Cushing syndrome, first described by Harvey in 1912, refers to signs and symptoms caused by excess free plasma glucocorticoids. Excess glucocorticoids can be from increased endogenous production or prolonged exposure to exogenous use of glucocorticoid products. While endogenous Cushing’s syndrome is a rare disease, iatrogenic (drug-related or exogenous) Cushing syndrome from glucocorticoid products is commonly seen in clinical practice. This article will focuses on iatrogenic, or drug-related, Cushing syndrome.
Drugs that have been reported to result in hypercortisolism are glucocorticoids, megestrol acetate, and herbal preparations that contain glucocorticoids.
Individuals with Cushing syndrome can develop moon facies, facial plethora, supraclavicular fat pads, buffalo hump, truncal obesity, and purple striae, as shown in the image below.
Individuals often experience proximal muscle weakness, easy bruising, weight gain, hirsutism, and, in children, growth retardation. Hypertension, osteopenia, diabetes mellitus, and impaired immune function may also occur.
Most cases of Cushing syndrome are due to exogenous glucocorticoids. Prevalence of exogenous Cushing syndrome depends on the frequency and spectrum of medical conditions requiring glucocorticoid treatment in a given population. Considerable variation in this frequency is observed in populations of different cultural and ethnic backgrounds.
Morbidity and mortality associated with Cushing syndrome are related primarily to the effects of excess glucocorticoids.
Two catastrophic medical crises that occur in glucocorticoid excess states are perforated viscera and opportunistic fungal infections. Exposure to excess glucocorticoids results in multiple medical problems, including hypertension, obesity, osteoporosis, fractures, impaired immune function, impaired wound healing, glucose intolerance, and psychosis.
Exogenous steroids suppress the HPA axis, with full recovery taking as long as a year after cessation of glucocorticoid administration. Thus, patients who are on or who have taken steroids are at risk for developing an adrenal crisis if steroids are stopped or not increased during an acute illness.
Glucocorticoids’ bioavailability is between 60% and 100%. More than 90% of the circulating glucocorticoid binds to corticosteroid binding globulin (CBG).The unbound free hormone in the circulation binds to the glucocorticoid receptor (GR). GR consists of a carboxy terminal ligand binding domain, a DNA binding domain and an N terminal domain. Except for prednisolone, which has an affinity for CBG that is about half of cortisol. Other synthetic glucocorticoids, in comparison to cortisol, have much less affinity to CBG.

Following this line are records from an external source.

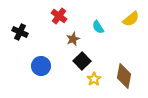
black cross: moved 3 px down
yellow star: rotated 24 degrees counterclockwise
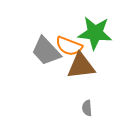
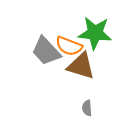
brown triangle: rotated 24 degrees clockwise
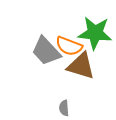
gray semicircle: moved 23 px left
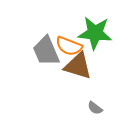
gray trapezoid: rotated 20 degrees clockwise
brown triangle: moved 3 px left
gray semicircle: moved 31 px right; rotated 49 degrees counterclockwise
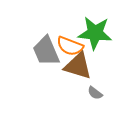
orange semicircle: moved 1 px right
gray semicircle: moved 15 px up
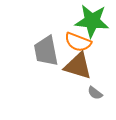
green star: moved 3 px left, 12 px up
orange semicircle: moved 8 px right, 4 px up
gray trapezoid: rotated 12 degrees clockwise
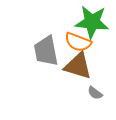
green star: moved 1 px down
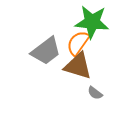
orange semicircle: moved 1 px down; rotated 104 degrees clockwise
gray trapezoid: rotated 116 degrees counterclockwise
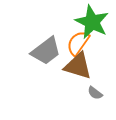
green star: rotated 20 degrees clockwise
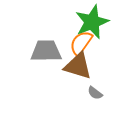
green star: rotated 24 degrees clockwise
orange semicircle: moved 3 px right
gray trapezoid: rotated 144 degrees counterclockwise
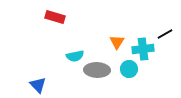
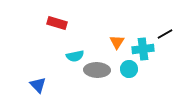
red rectangle: moved 2 px right, 6 px down
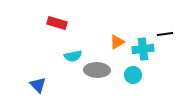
black line: rotated 21 degrees clockwise
orange triangle: rotated 28 degrees clockwise
cyan semicircle: moved 2 px left
cyan circle: moved 4 px right, 6 px down
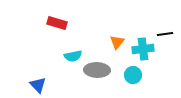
orange triangle: rotated 21 degrees counterclockwise
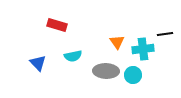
red rectangle: moved 2 px down
orange triangle: rotated 14 degrees counterclockwise
gray ellipse: moved 9 px right, 1 px down
blue triangle: moved 22 px up
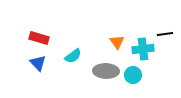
red rectangle: moved 18 px left, 13 px down
cyan semicircle: rotated 24 degrees counterclockwise
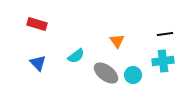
red rectangle: moved 2 px left, 14 px up
orange triangle: moved 1 px up
cyan cross: moved 20 px right, 12 px down
cyan semicircle: moved 3 px right
gray ellipse: moved 2 px down; rotated 35 degrees clockwise
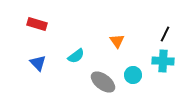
black line: rotated 56 degrees counterclockwise
cyan cross: rotated 10 degrees clockwise
gray ellipse: moved 3 px left, 9 px down
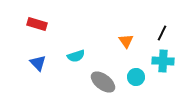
black line: moved 3 px left, 1 px up
orange triangle: moved 9 px right
cyan semicircle: rotated 18 degrees clockwise
cyan circle: moved 3 px right, 2 px down
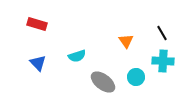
black line: rotated 56 degrees counterclockwise
cyan semicircle: moved 1 px right
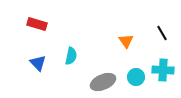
cyan semicircle: moved 6 px left; rotated 60 degrees counterclockwise
cyan cross: moved 9 px down
gray ellipse: rotated 60 degrees counterclockwise
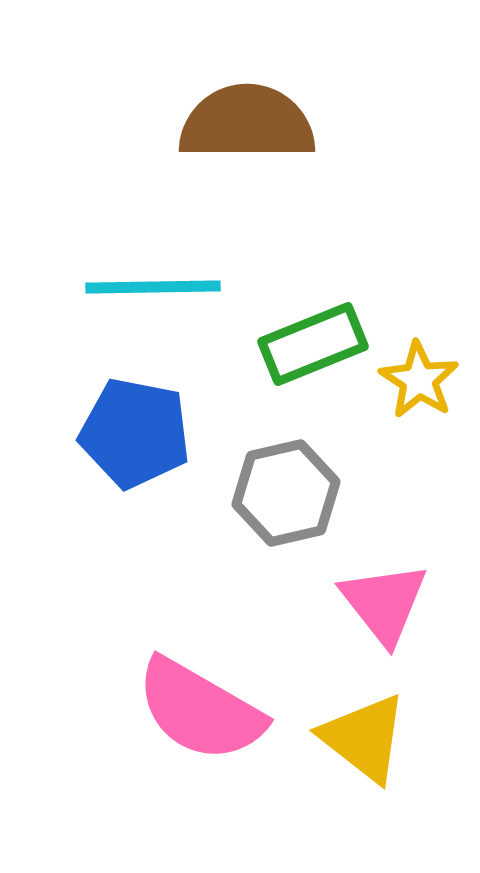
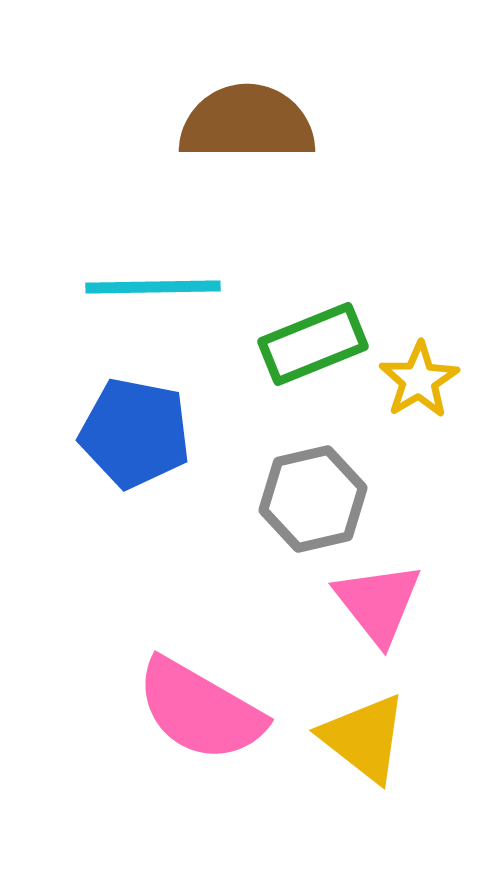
yellow star: rotated 8 degrees clockwise
gray hexagon: moved 27 px right, 6 px down
pink triangle: moved 6 px left
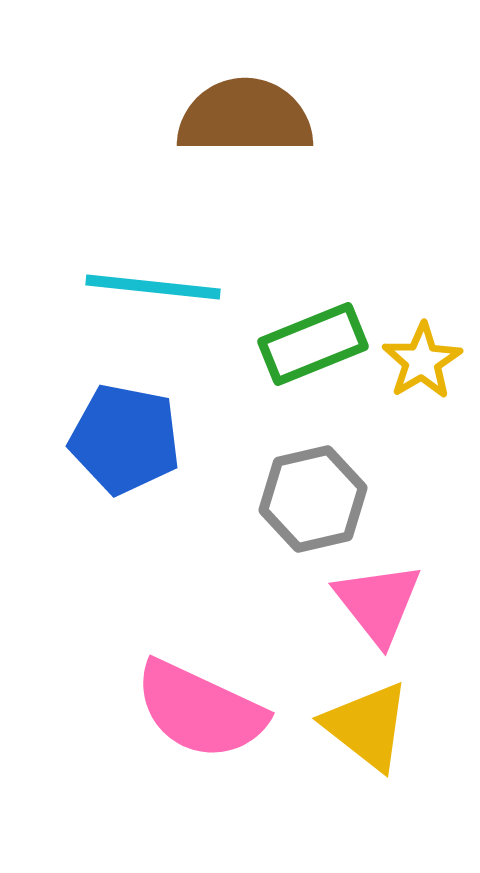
brown semicircle: moved 2 px left, 6 px up
cyan line: rotated 7 degrees clockwise
yellow star: moved 3 px right, 19 px up
blue pentagon: moved 10 px left, 6 px down
pink semicircle: rotated 5 degrees counterclockwise
yellow triangle: moved 3 px right, 12 px up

Binding of the glucocorticoid to GR results in several intracellular processes of gene transcription and translation that ultimately lead to several actions of glucocorticoids on tissues. Some glucocorticoids can have cross activity with mineralocorticoid receptor (MR) due to significant homology between GR and MR. 

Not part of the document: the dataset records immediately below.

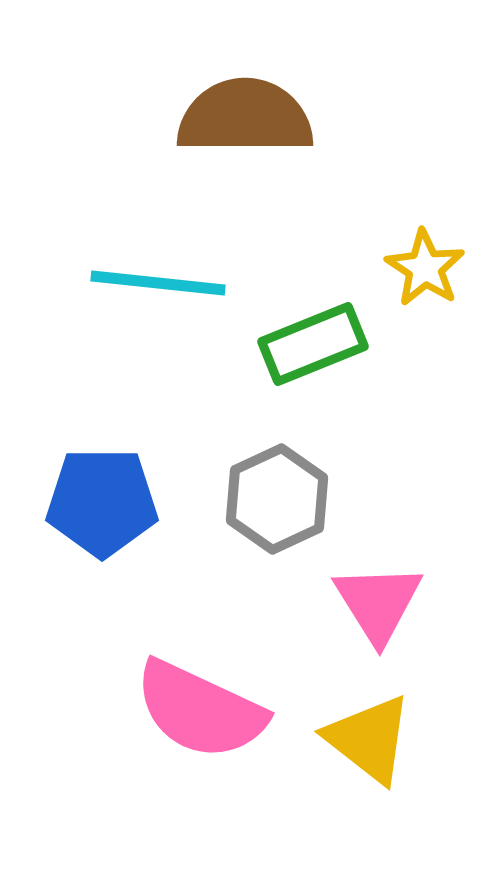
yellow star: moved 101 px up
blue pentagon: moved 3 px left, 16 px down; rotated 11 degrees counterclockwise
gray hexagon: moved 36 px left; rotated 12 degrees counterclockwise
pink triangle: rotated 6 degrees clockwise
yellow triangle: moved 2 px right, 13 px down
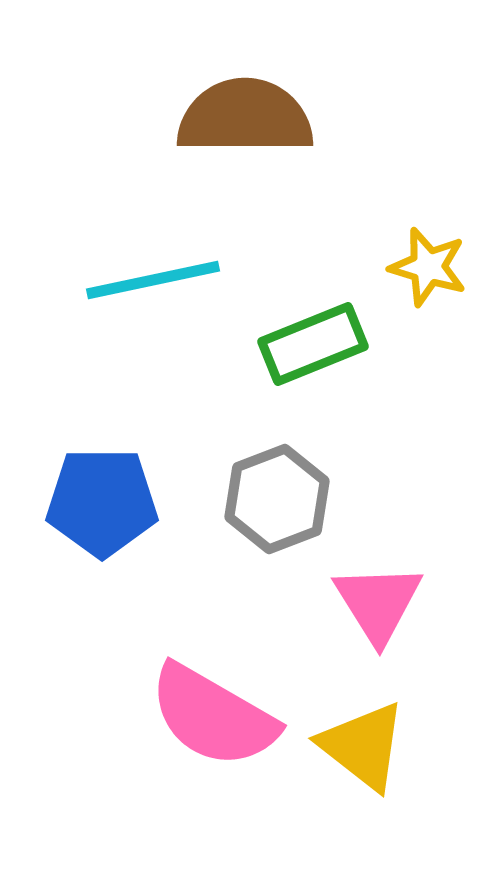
yellow star: moved 3 px right, 1 px up; rotated 16 degrees counterclockwise
cyan line: moved 5 px left, 3 px up; rotated 18 degrees counterclockwise
gray hexagon: rotated 4 degrees clockwise
pink semicircle: moved 13 px right, 6 px down; rotated 5 degrees clockwise
yellow triangle: moved 6 px left, 7 px down
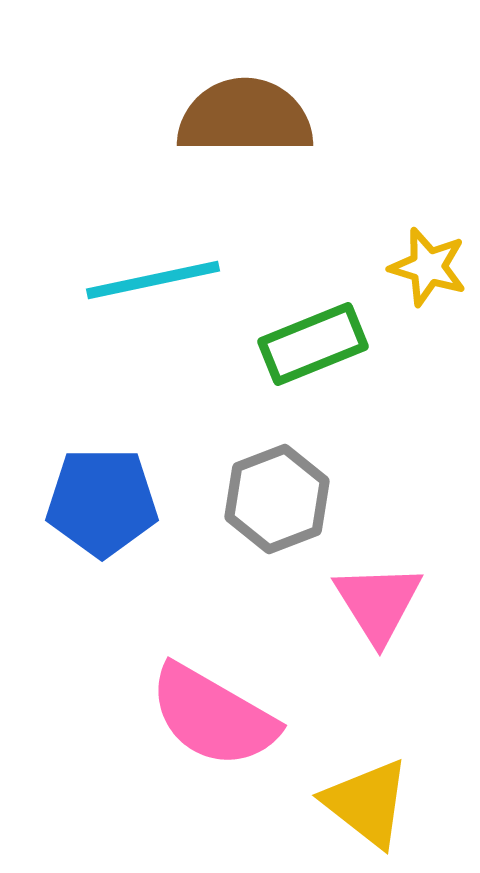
yellow triangle: moved 4 px right, 57 px down
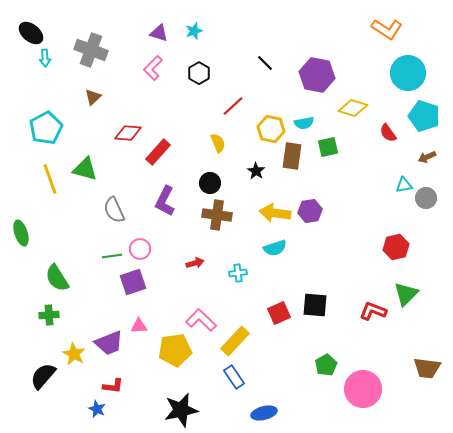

Structural differences between glucocorticoid compounds result in different bioavailability, duration, onset of action, potency and metabolic profiles of each product. Downregulation of the nuclear factor-kappa B activation,  changes in the enzyme adenosine monophosphate-activated protein kinase activity,  and modulation of activator protein 1 (Fos/Jun)  are some of the important pathways that have been described. More research still needs to be conducted to fully understand the underlying signaling pathways and glucocorticoid tissue-specific responses.